# Record extracts start
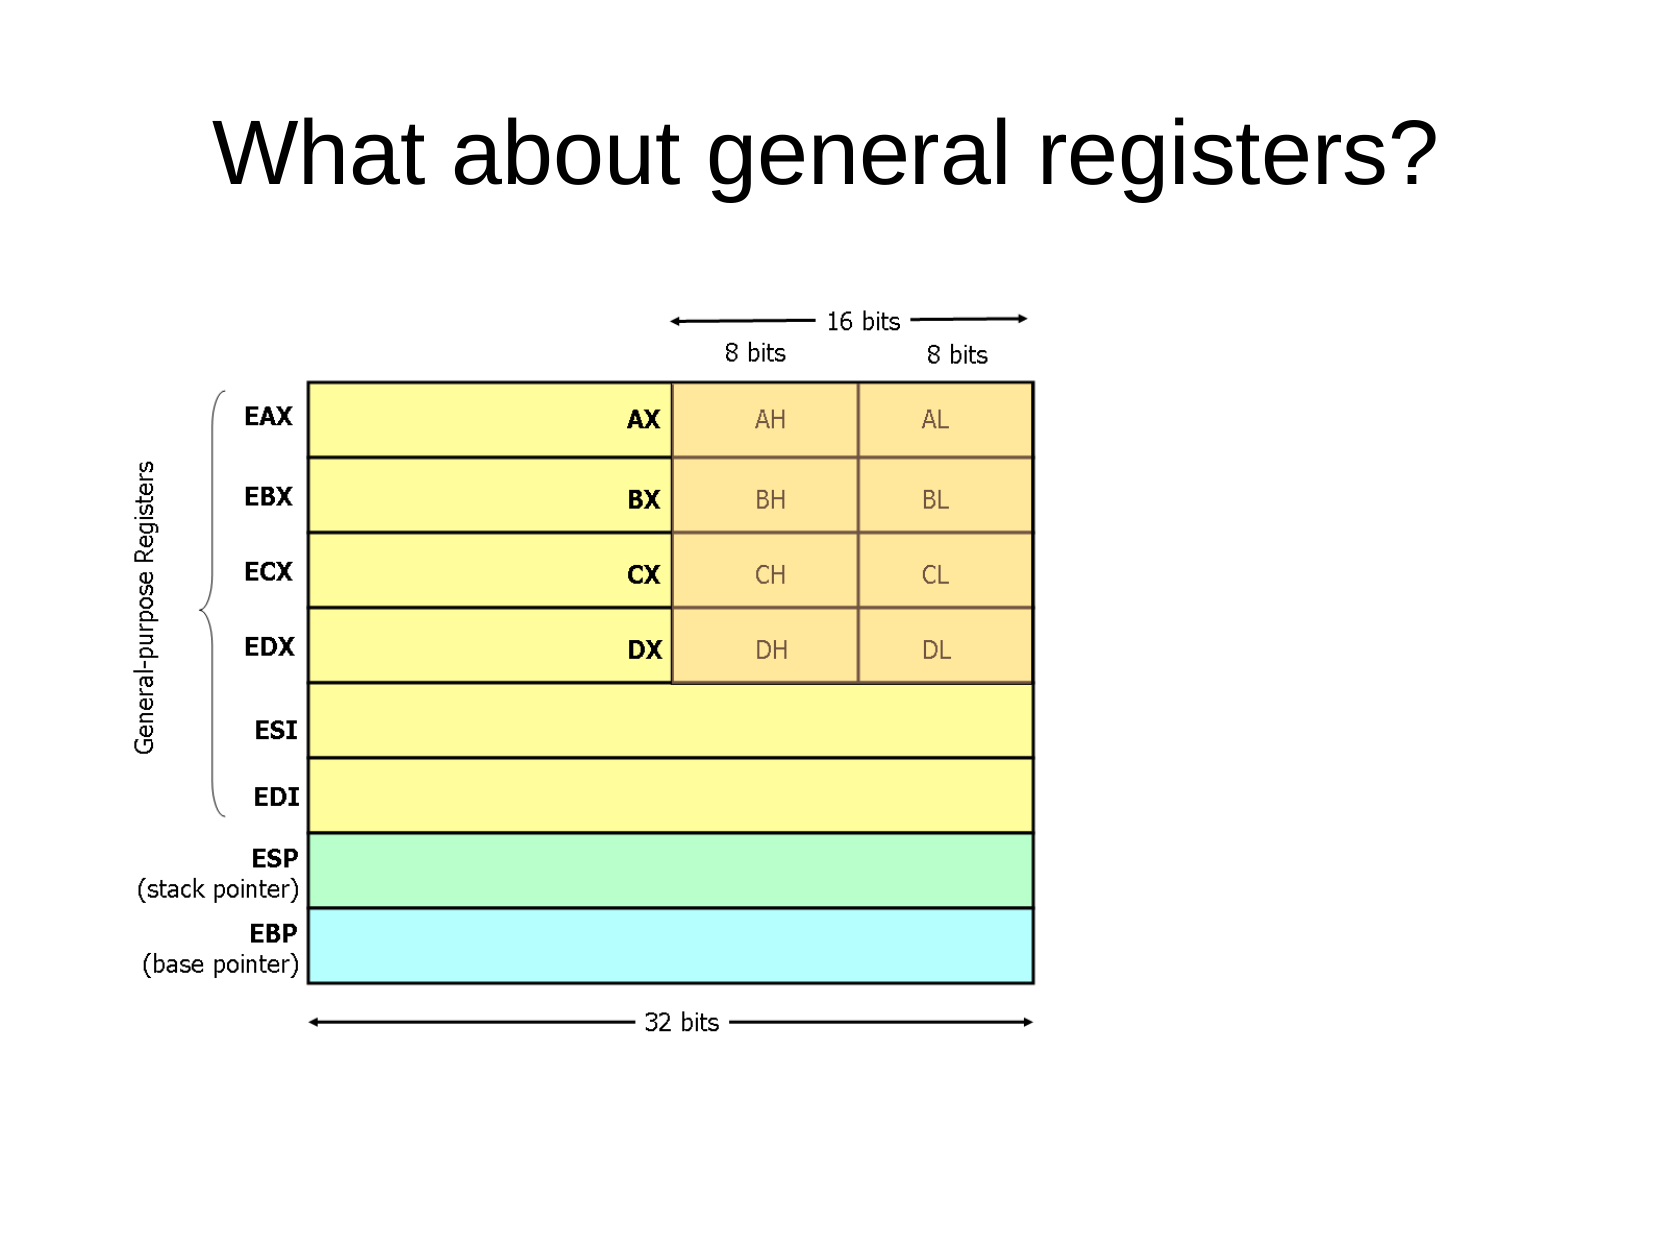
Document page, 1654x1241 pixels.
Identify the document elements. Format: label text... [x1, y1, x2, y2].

picture [75, 299, 1075, 1050]
title What about general registers? [82, 49, 1571, 257]
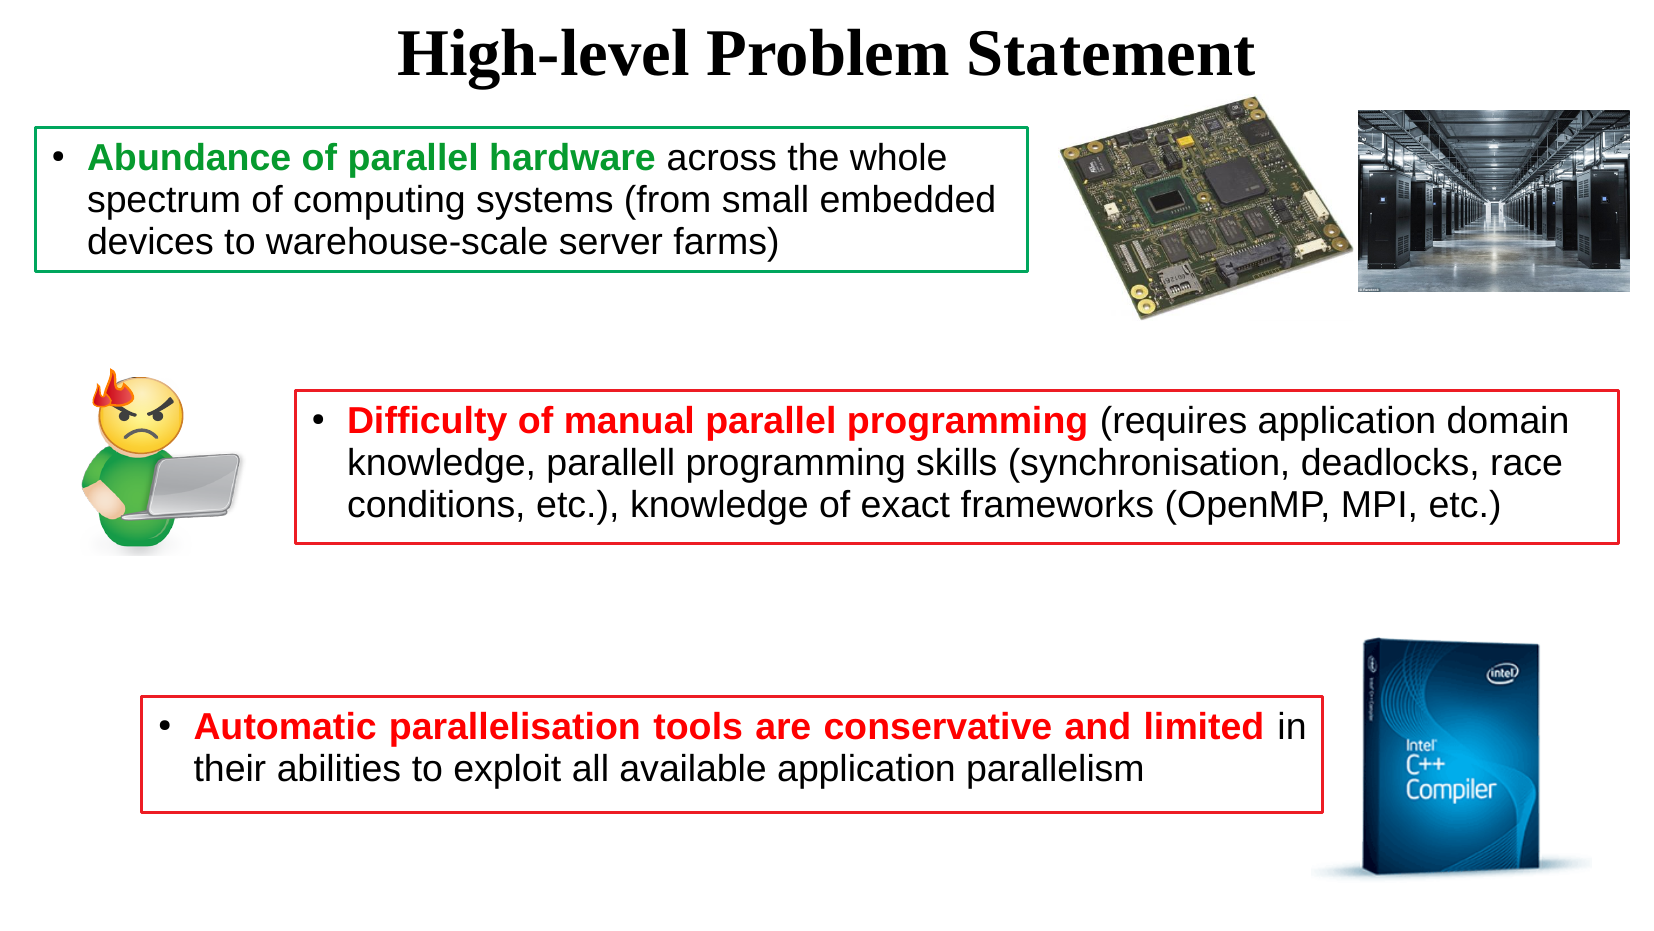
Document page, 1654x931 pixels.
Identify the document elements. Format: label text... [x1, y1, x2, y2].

title High-level Problem Statement [0, 0, 1654, 111]
picture [1311, 637, 1592, 884]
text_box Difficulty of manual parallel programming (requires application domain knowledge, parallell programming skills (synchronisation, deadlocks, race conditions, etc.), knowledge of exact frameworks (OpenMP, MPI, etc.) [295, 390, 1619, 544]
text_box Abundance of parallel hardware across the whole spectrum of computing systems (from small embedded devices to warehouse-scale server farms) [35, 127, 1028, 272]
picture [1058, 94, 1354, 321]
picture [74, 366, 249, 556]
picture [1358, 110, 1630, 292]
text_box Automatic parallelisation tools are conservative and limited in their abilities to exploit all available application parallelism [141, 696, 1323, 813]
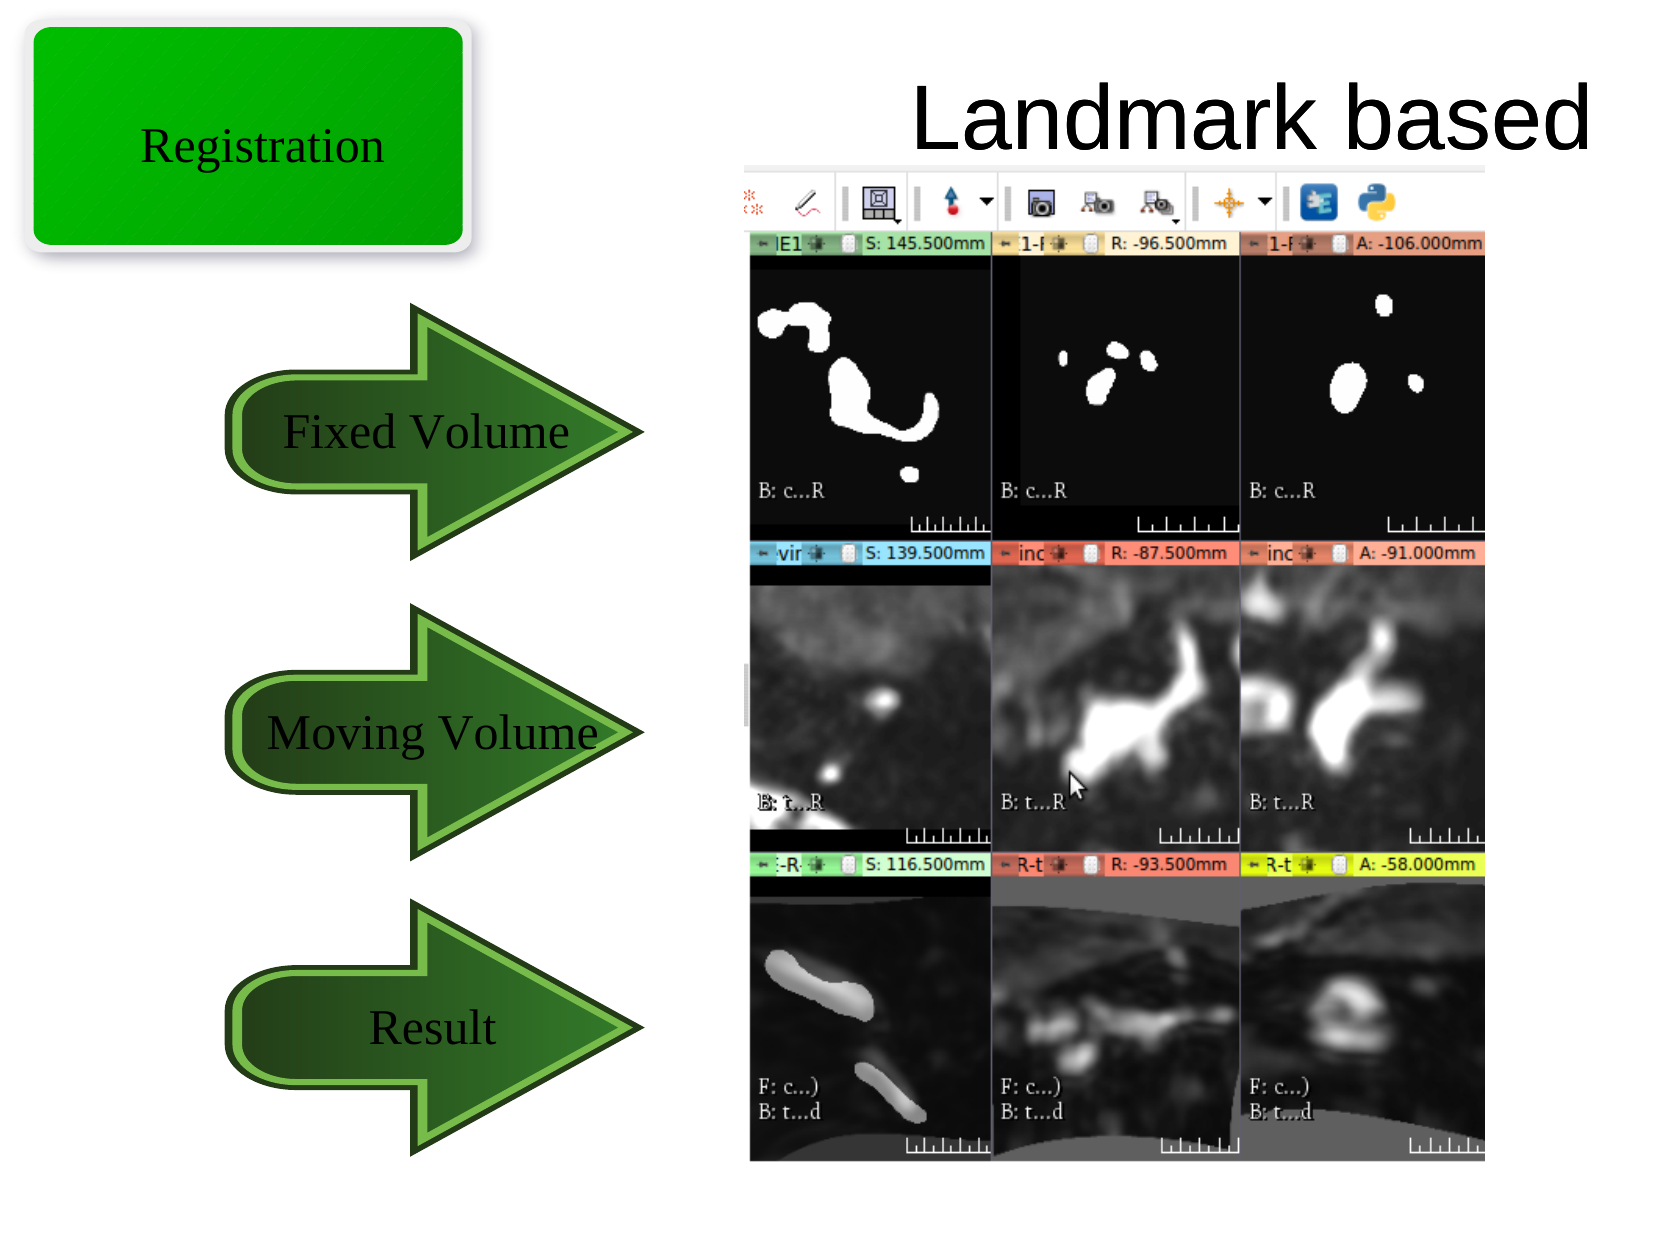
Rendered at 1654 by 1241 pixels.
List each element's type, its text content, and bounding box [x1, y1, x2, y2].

picture [744, 222, 1485, 1163]
picture [204, 590, 662, 875]
title Landmark based [508, 13, 1654, 222]
picture [5, 0, 662, 574]
picture [204, 885, 662, 1170]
# Record extracts end
# [Instructions to follow]
Recast the stretch of rows above, from the start of the rows through the line that contains "title What about", as a Markdown table with the columns "No." and "Line", giving each line its number and skipping blank lines. Leave the pictures out of the answer.

# [Final result]
| No. | Line |
|---|---|
| 1 | Document page, 1654x1241 pixels. |
| 2 | Identify the document elements. Format: label text... [x1, y1, x2, y2]. |
| 3 | picture [75, 299, 1075, 1050] |
| 4 | title What about general registers? [82, 49, 1571, 257] |